Chief Patrick: In the book, you will find a page or two entitled “lessons learned” at the end of each chapter. That was something my consultant Shannon asked me to include in the book, and I fought tooth and nail against it! I didn’t want it to read like a textbook, and that’s what it reminded me of. However, she persuaded me that some people who read the book, may not be facing mental illness, loss of a child, loss of a spouse, or just that feeling of being totally inept in a leadership role, whether that be in your home or your business, but they may at a future time or know someone who is struggling. She said what you don’t want to have happen is the people read the book, have empathy for you, then put it on the shelf and never look at it again. If they’ve never been touched by any of those challenges, you want when, not if, they are struck by any of those human conditions, they won’t have time to read 300+ pages. What they can do is grab your book, open to the table of contents and look up the human condition they are facing; if they don’t have time to read the whole chapter, they can go to the last page and read the bullet points under lessons learned, and it may give them some peace in the immediacy of facing a difficult situation.

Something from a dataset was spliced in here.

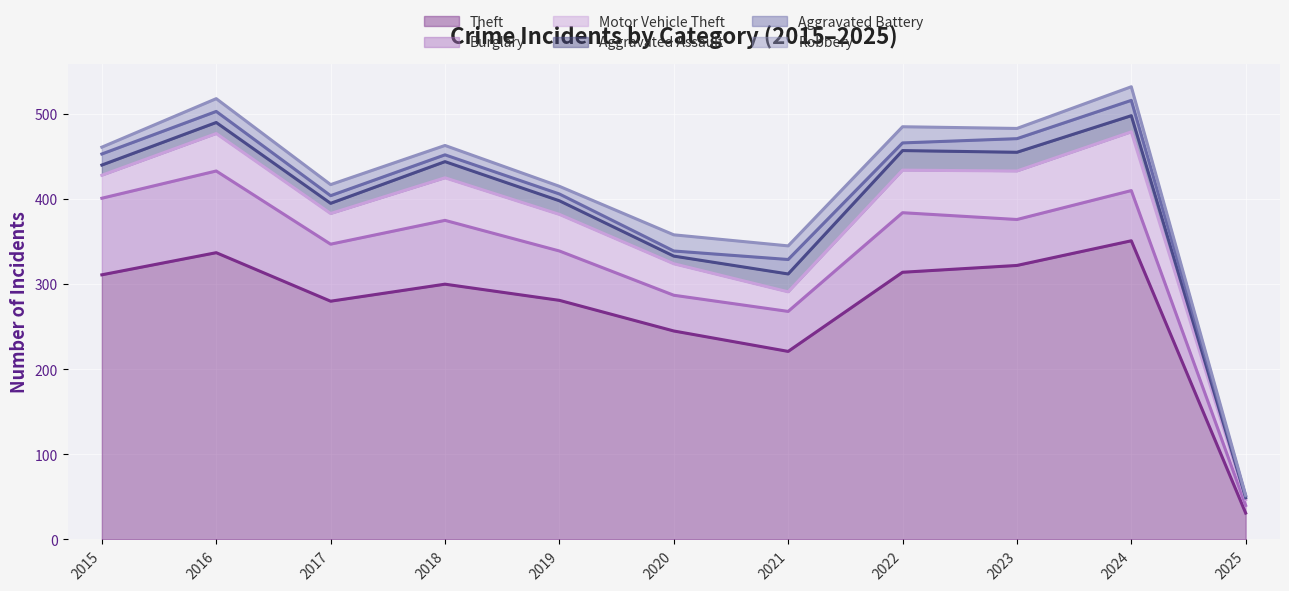

After their last crossing, which series has the higher values: Burglary or Motor Vehicle Theft?

Burglary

I have to eat humble pie as every time I do a book signing invariably, somebody will say to me their favorite part of the book is the lessons learned!!!
MCA: I have to agree with your consultant and fellow readers, those sections of the book make for incredible resources! I’ve read some of the reviews online for Taking The Cape Off and people have been blown away by it. It is clear that Sean’s message has had a huge impact on countless lives. Can you tell us what this response has been like for you?

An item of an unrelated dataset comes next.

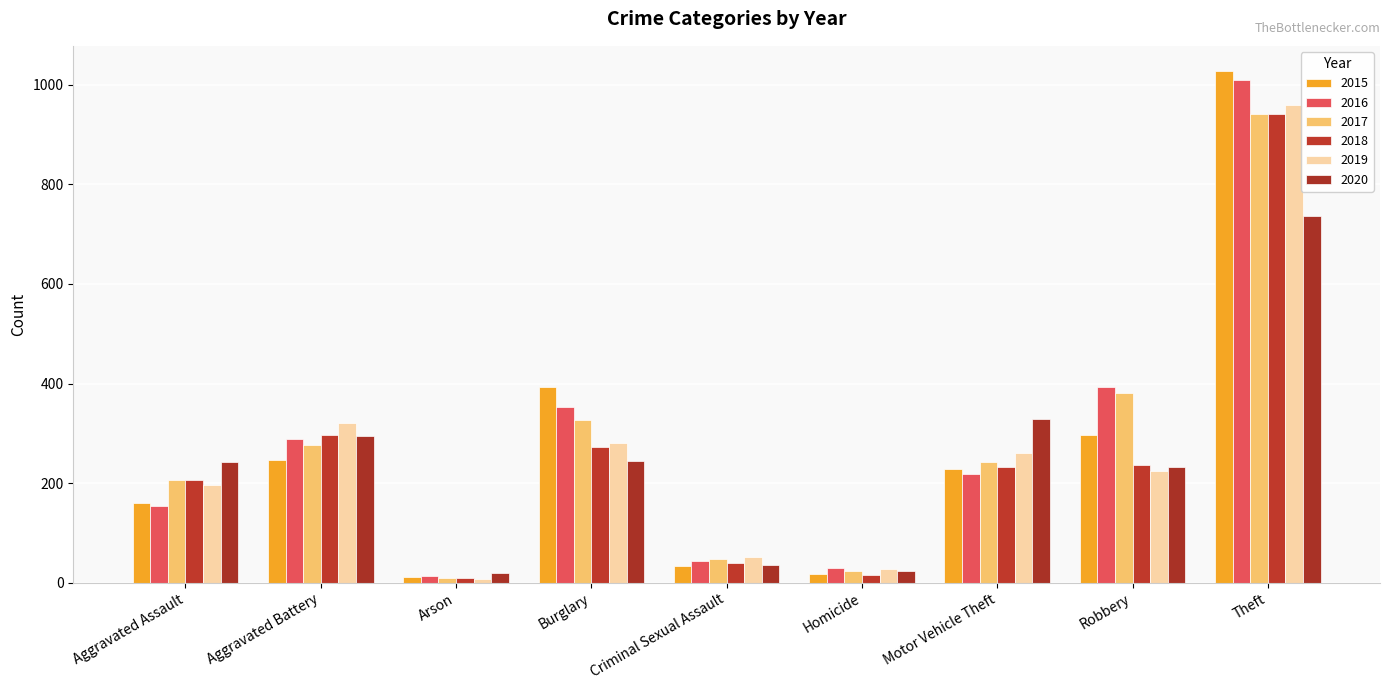

What is the value of the 2020 bar at the 9th from the left?

736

Chief Patrick: “Powerful” is the best description of the response that comes to mind. It is the word I use when trying to describe to family and friends the experiences I have had the honor to share when interacting with readers. Those can be either in person or via email, texts, phone calls, or various social media outlets. The stories of pain and loss suffered by so many people who were willing to be vulnerable to me, a stranger, by telling their stories reflect the fact that most of the human population experiences mental health challenges, either personally or with someone they care about or, in many cases, both.
This is not a physical illness that discriminates. It does not target the weak or first responders only. Indeed, the response confirms to me what I already had learned from Sean. This disease needs to see the light of day and be talked about openly so that those in need can not only seek help but feel empowered to do so void of negative consequences. We must take a proactive, not reactive, response to mental health education. The readers continuously encouraged me to “please keep doing what you’re doing; it is so needed!”
Sean’s suffering was not in vain. His impact from his heavenly spot is carried on now by the “Sean’s Team” members we have added, who promise me they will carry his message to others.
MCA: That is absolutely heartwarming. It is amazing that you have been able to create something so beautiful and meaningful out of such tragedy and loss. If you could ensure readers of your book walk away with one main lesson, what would it be?
Chief Patrick: Don’t judge what you don’t understand. Take the time to learn about mental illness. When you understand that it is indeed a physical illness and not a character deficiency, spread that word with conviction and courage. It is only in that way that the stigma attached to mental illness will be smashed.
MCA: The stigma associated with mental illness must end, and books such as Taking The Cape Off lead us closer to that goal every day. Thank you for writing such an impactful book as well as giving us even more insight with this interview. You are a real-life superhero!